**What the task requires:** Restate the records that follow word for word. Omit the images.

BEGIN Supplied material

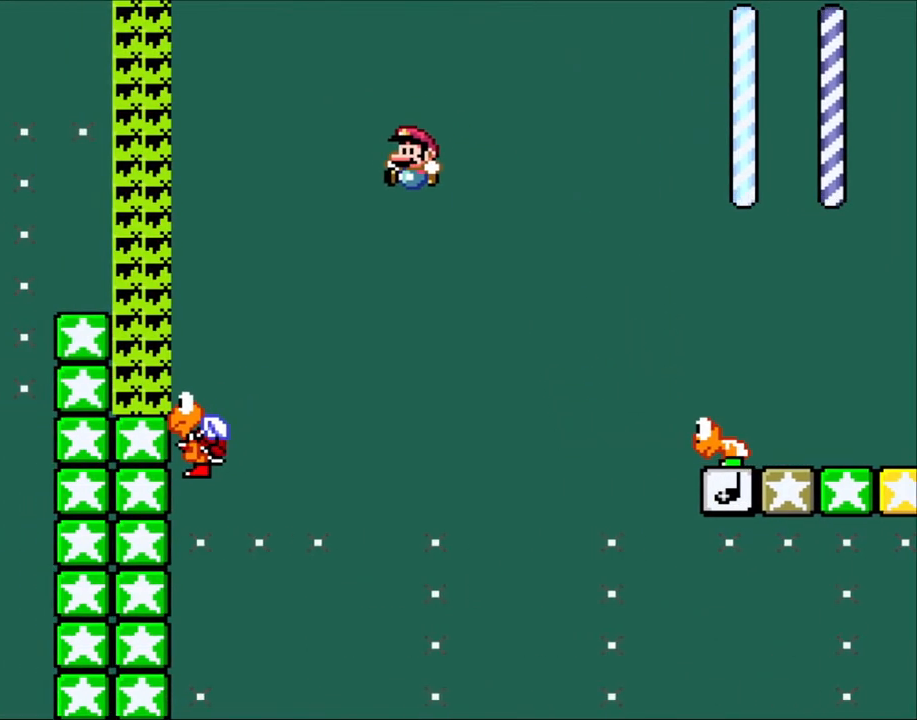
{"dt_ms": 500, "buttons": ["B", "Y", "DPAD_LEFT"], "events": []}
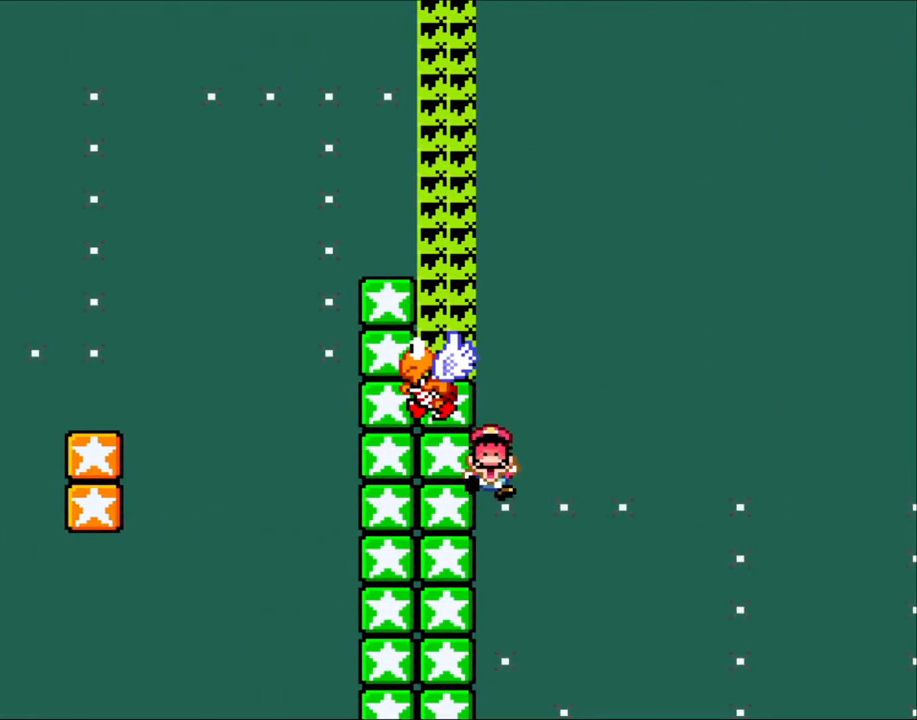
{"dt_ms": 500, "buttons": ["B", "Y"], "events": [[133, "DPAD_LEFT", "up"], [167, "B", "up"], [183, "DPAD_RIGHT", "down"], [300, "B", "down"], [400, "DPAD_RIGHT", "up"], [417, "B", "up"], [500, "B", "down"]]}
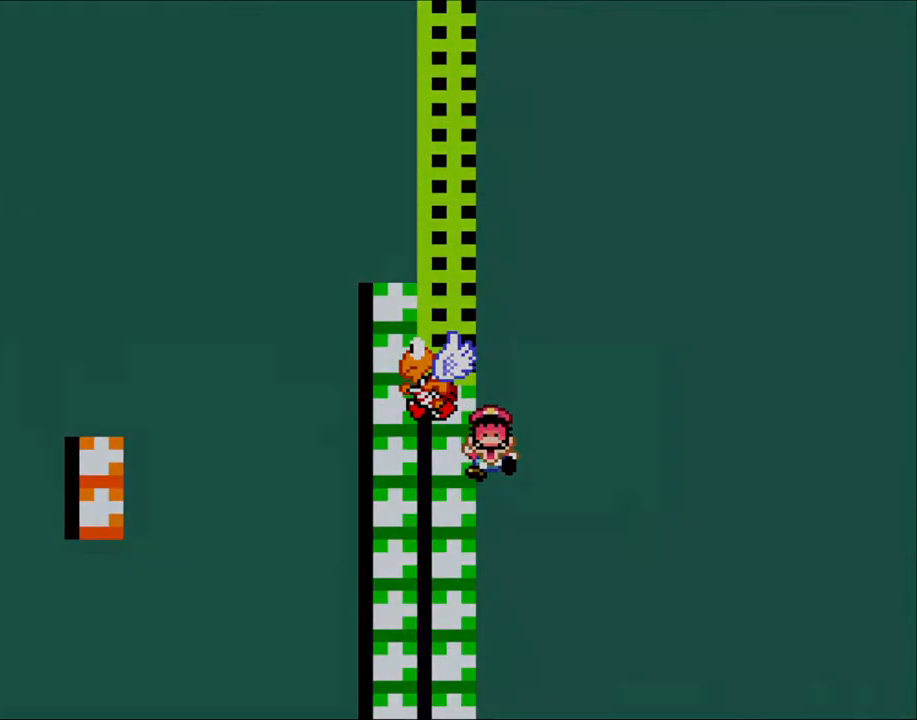
{"dt_ms": 500, "buttons": ["Y"], "events": [[150, "B", "up"], [233, "B", "down"], [367, "B", "up"]]}
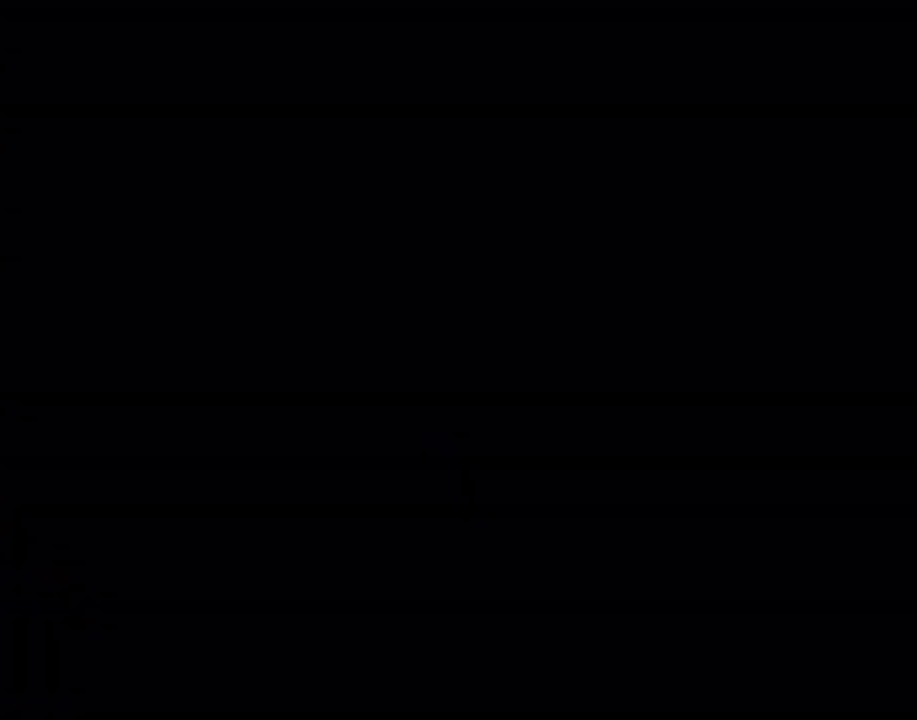
{"dt_ms": 500, "buttons": ["Y"], "events": []}
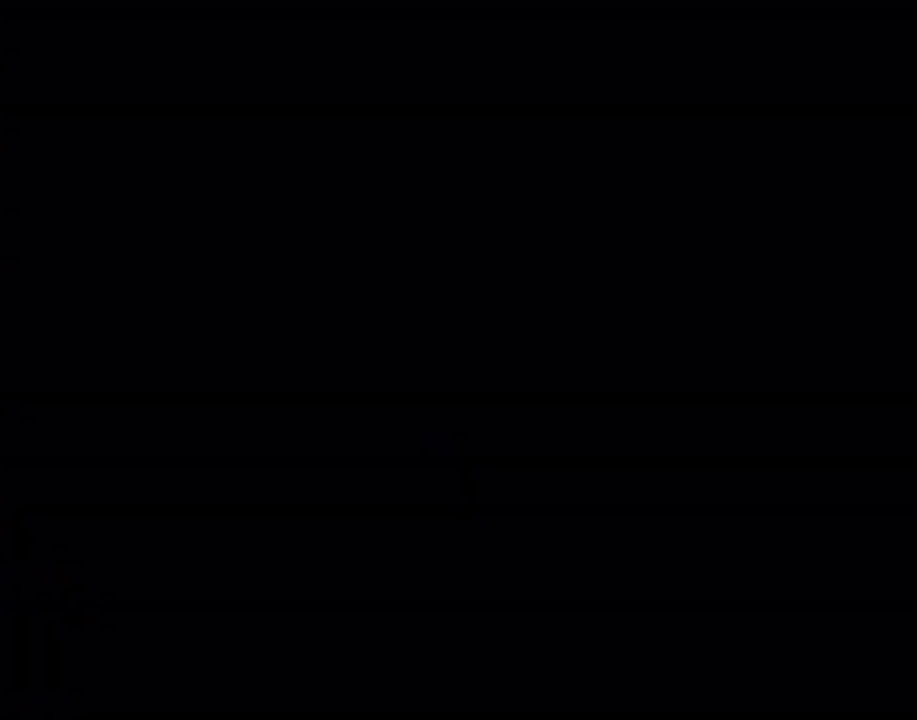
{"dt_ms": 500, "buttons": ["Y"], "events": []}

END Supplied material

**Output of the task:**
{"dt_ms": 500, "buttons": ["B", "Y", "DPAD_LEFT"], "events": []}
{"dt_ms": 500, "buttons": ["B", "Y"], "events": [[133, "DPAD_LEFT", "up"], [167, "B", "up"], [183, "DPAD_RIGHT", "down"], [300, "B", "down"], [400, "DPAD_RIGHT", "up"], [417, "B", "up"], [500, "B", "down"]]}
{"dt_ms": 500, "buttons": ["Y"], "events": [[150, "B", "up"], [233, "B", "down"], [367, "B", "up"]]}
{"dt_ms": 500, "buttons": ["Y"], "events": []}
{"dt_ms": 500, "buttons": ["Y"], "events": []}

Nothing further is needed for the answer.